What started as an emergency measure looks like it has become a permanent state of affairs. Way back in 2008 the authorities started pumping huge amounts of liquidity into the markets in a desperate attempt to stave off global economic collapse. Eight years on, with the world economy apparently stable, central banks seem to be injecting ever more liquidity into the system.

Looked at from a longer-term perspective, such extraordinary monetary measures are simply the extension of a trend that goes back even further. The global real interest rate has fallen since the 1980s. Not only are rates in many countries and asset classes negative in nominal terms but they are also approaching zero in real terms.

This survey examines the roots of the predicament facing bond markets and considers the consequences for investors.

It starts with a question insufficiently examined by most fixed income investors. Why have rates trended downwards for so long?
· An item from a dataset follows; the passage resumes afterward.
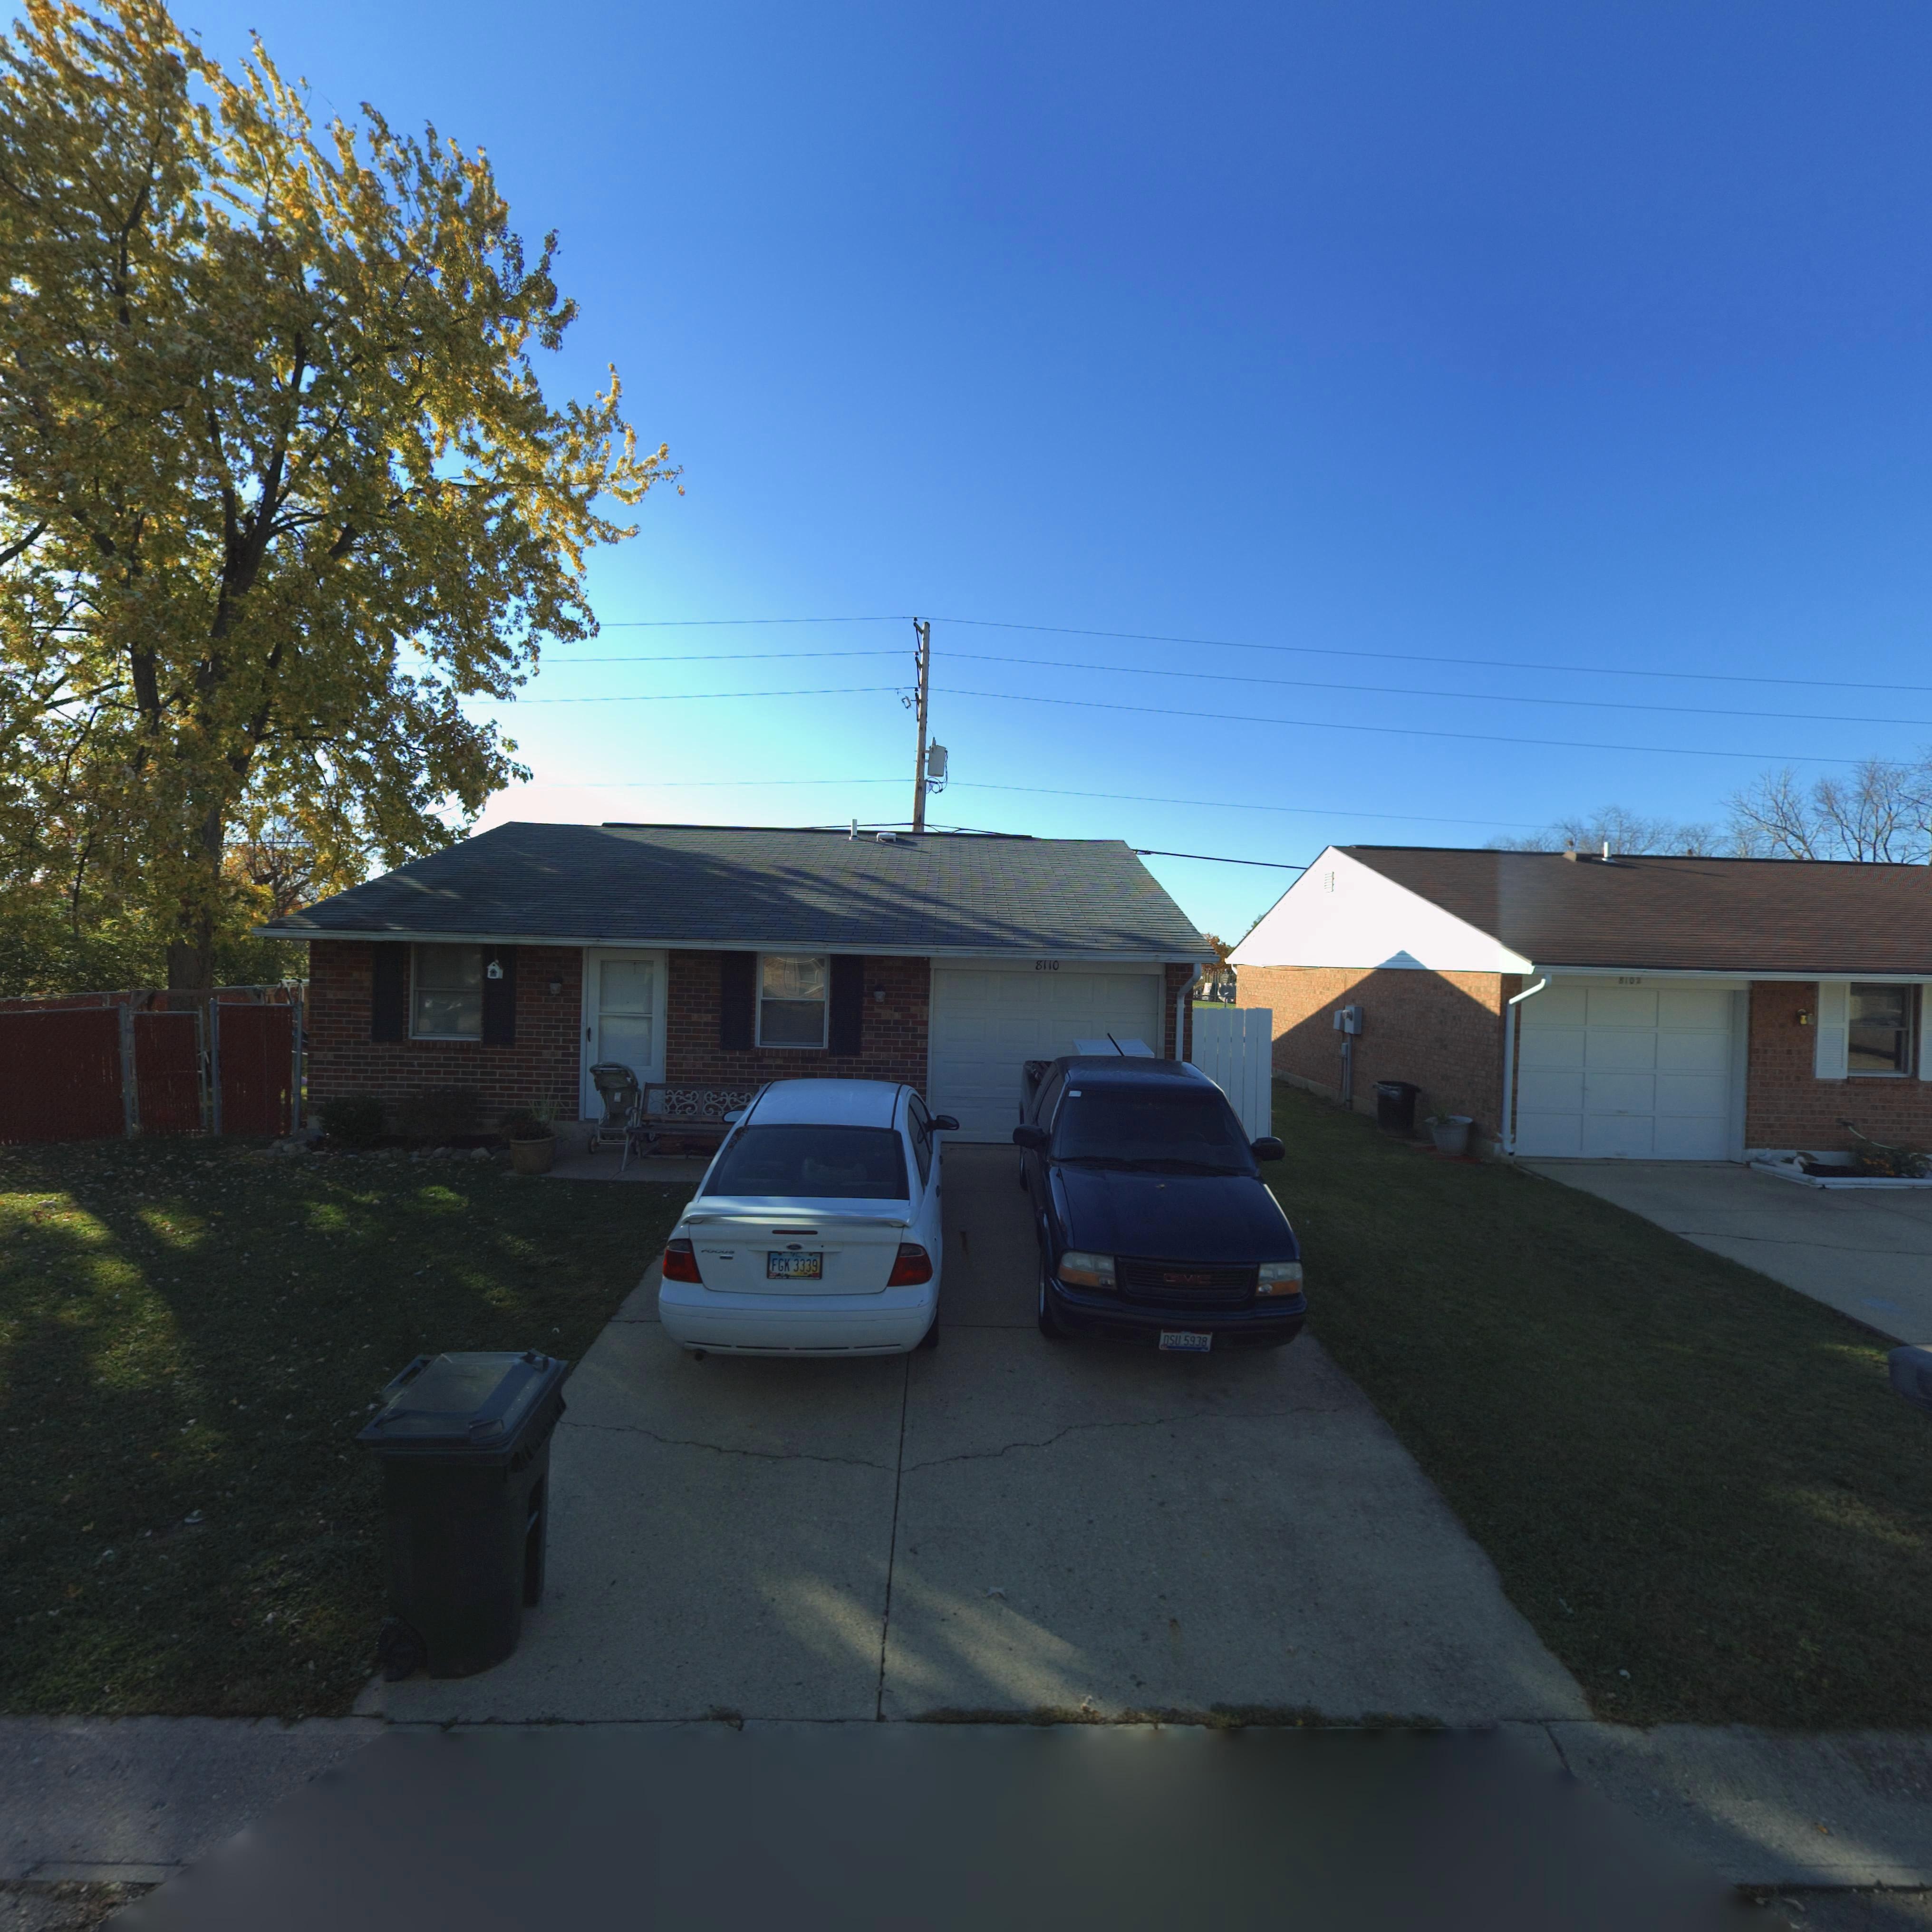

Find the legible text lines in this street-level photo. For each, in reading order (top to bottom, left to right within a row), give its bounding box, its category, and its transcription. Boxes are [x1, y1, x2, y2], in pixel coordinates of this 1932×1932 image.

[1034, 959, 1061, 971] StreetNumber: 8110
[1617, 976, 1642, 986] StreetNumber: 8102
This topic is the subject of fierce debate within economic circles but, despite its far-reaching practical consequences, relatively little open discussion among investment professionals. Of course it may be a subject that is being discussed in private but given its fundamental character it could do with a more public airing.

Although there are several different explanations, each with several variants, in broad terms there are two that are particularly influential. A broadly Keynesian approach contends that the developed world is caught in “secular stagnation”. According to this, a combination of several factors – an ageing population, widening inequality and slow technological innovation – means the world is suffering from a lack of demand. For that reason, the developed economies are stuck in a rut.

The most influential alternative is sometimes referred to as an ‘Austrian’ approach. It puts most of the blame for the long-term downward trend in interest rates on central banks. They have been quick to reduce rates in crises but relatively slow to raise them during booms. As a result, there has been a consistent downward bias in the trajectory of interest rates.

I outline the main elements of this debate in the first article in this supplement. However, there is a long way to go before it is resolved.

In any case, the ultra-low levels of interest rates provide the backdrop to the more everyday questions of fixed income strategy that make up the rest of the report. How can fund managers make the best of a market environment that looks far harder than that of the past 30 years or so?

Caroline Hay looks at the euro-zone, where asset managers generally see the European Central Bank programme as necessary but involving uncertain outcomes. Despite the difficult environment, many managers are still hopeful that, with a little ingenuity, they can find ways to generate returns.

Investors in US fixed income are in a different position as interest rates are still positive; indeed, the US market is benefiting as investors flee negative rates in Europe and Japan, as Chris O’Dea explores.

Joseph Mariathasan examines the prospects for emerging market corporate debt, and Charlotte Moore looks at multi-asset fixed income investment. Finally, Gail Moss considers how two pension funds are tackling fixed income investment in this difficult environment: Ircantec and the Church of England Pensions Board.

Watching how the markets evolve over the next few years will be a fascinating intellectual exercise. More importantly, it will have profound consequences for the fixed income markets and beyond.